Courts, despite the collections aspect of a case, do recognize the importance of an alleged incapacitated person having someone to oversee their needs. Guardianships are not just about money. Mental Hygiene Law § 81 splits the powers into two sections. MHL § 81.21 delineates the powers of property management and MHL § 81.22 details the powers of a personal needs Guardian. The beauty of this statute is that the powers of a Guardian can be tailored to the needs of the AIP, from one singular power to effectuate a specific task, to a full blown Guardian with all of the powers granted under the statute. It is rare that any two cases are presented with identical fact patterns. So each case is unique.

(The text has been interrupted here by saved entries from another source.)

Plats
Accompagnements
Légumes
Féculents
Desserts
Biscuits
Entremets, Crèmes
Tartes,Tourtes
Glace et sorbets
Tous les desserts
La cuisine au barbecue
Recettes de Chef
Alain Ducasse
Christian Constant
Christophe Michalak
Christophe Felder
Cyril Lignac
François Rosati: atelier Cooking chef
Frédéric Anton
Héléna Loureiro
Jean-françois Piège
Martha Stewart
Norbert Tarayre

Who gets appointed as Guardian? The courts always prefer family. Most family members, children, spouses, siblings are genuinely good people. However, there happen to be plenty of rotten apples. It’s these rotten apples that cause nursing homes to have to seek the Guardianship route to solve problems. For example, when an individual is on Medicaid the resident is required to turn over their retirement income towards the cost of their care. This is called Net Available Monthly Income (“NAMI”). In many instances a family member utilizes this income and not for the benefit of the Medicaid recipient. If the amount at hand is significant enough, the only way to cure this income shortfall is to have a Guardian appointed to wrestle the income away from the nefarious family member and have it sent to the nursing home for the benefit of the IP.
These cases are challenging from a cost perspective. Guardianships are not cheap. Legal fees, court costs, and court appointee fees can be significant. It is really up to the facility to weigh the costs and benefits to bringing the proceeding. Factoring in the age and health of the AIP are usually a determining factor whether to pursue a Guardianship solely for the purpose of curing a NAMI problem.

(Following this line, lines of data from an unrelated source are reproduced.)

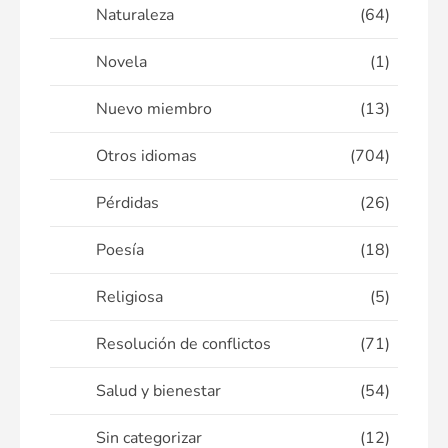
Naturaleza
(64)
Novela
(1)
Nuevo miembro
(13)
Otros idiomas
(704)
Pérdidas
(26)
Poesía
(18)
Religiosa
(5)
Resolución de conflictos
(71)
Salud y bienestar
(54)
Sin categorizar
(12)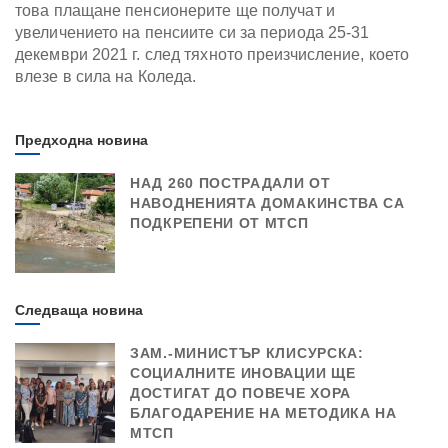
това плащане пенсионерите ще получат и
увеличението на пенсиите си за периода 25-31
декември 2021 г. след тяхното преизчисление, което
влезе в сила на Коледа.
Предходна новина
НАД 260 ПОСТРАДАЛИ ОТ
НАВОДНЕНИЯТА ДОМАКИНСТВА СА
ПОДКРЕПЕНИ ОТ МТСП
Следваща новина
ЗАМ.-МИНИСТЪР КЛИСУРСКА:
СОЦИАЛНИТЕ ИНОВАЦИИ ЩЕ
ДОСТИГАТ ДО ПОВЕЧЕ ХОРА
БЛАГОДАРЕНИЕ НА МЕТОДИКА НА
МТСП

Guardianships are not only brought to solve financial problems. In rare, but occasional circumstances, an individual has no family or friends who can make medical decisions for an AIP. In these situations, medical providers feel a moral responsibility to go to court to have a Guardian appointed. Under the Family Health Care Decisions Act (“FHCDA”) there is a hierarchy of decision making: 1) Guardian, 2) Spouse, 3) Son or daughter above age 18, 4) Parent, 5) Sibling above age 18, 6) A close friend. When none of these persons are available to act as surrogate, physicians in a facility can act as a surrogate. Many health care providers are not comfortable with this and prefer to go to court for the appointment of a Guardian. In addition, there are Judges in Nassau and Suffolk County who do not feel the FHCDA is adequate enough, even if a surrogate exists. Absent a health care proxy, these courts have held that the appointment of a personal needs Guardian is required despite the FHCDA.
The use of Guardianships in New York remains a valuable tool for health care providers, families, friends and others concerned with the well-being of persons alleged to be incapacitated. The population of those without capacity are the most vulnerable people out there. Too many individuals are taken advantage of because AIP’s don’t know any better, and until someone or some entity discovers misdeeds, these people suffer.